--- WORK INSTRUCTIONS ---
Which lines of the records below contain the word "American"? Report each of them in full.

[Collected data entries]
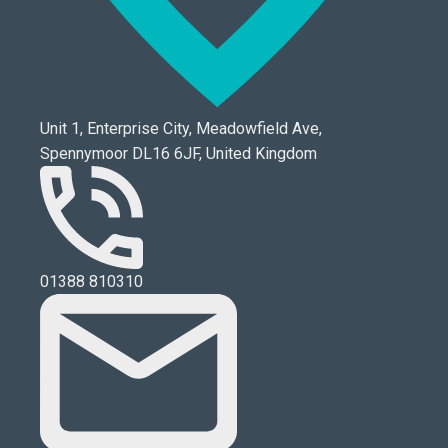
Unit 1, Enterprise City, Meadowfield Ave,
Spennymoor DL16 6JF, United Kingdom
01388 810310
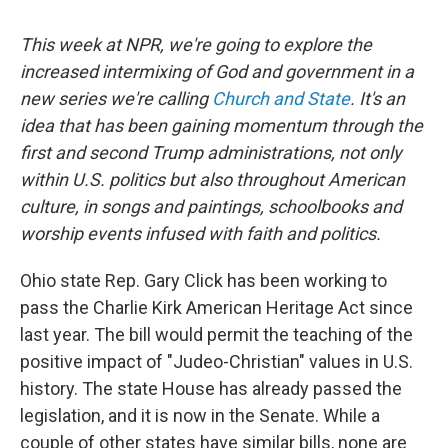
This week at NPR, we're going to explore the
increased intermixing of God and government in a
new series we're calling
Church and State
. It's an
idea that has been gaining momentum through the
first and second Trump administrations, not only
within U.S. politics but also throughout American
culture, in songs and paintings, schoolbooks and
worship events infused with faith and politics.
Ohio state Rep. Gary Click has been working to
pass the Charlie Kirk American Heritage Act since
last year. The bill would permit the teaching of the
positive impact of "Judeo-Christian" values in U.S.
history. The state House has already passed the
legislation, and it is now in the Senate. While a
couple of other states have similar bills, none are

--- WORKED SOLUTION ---
within U.S. politics but also throughout American
pass the Charlie Kirk American Heritage Act since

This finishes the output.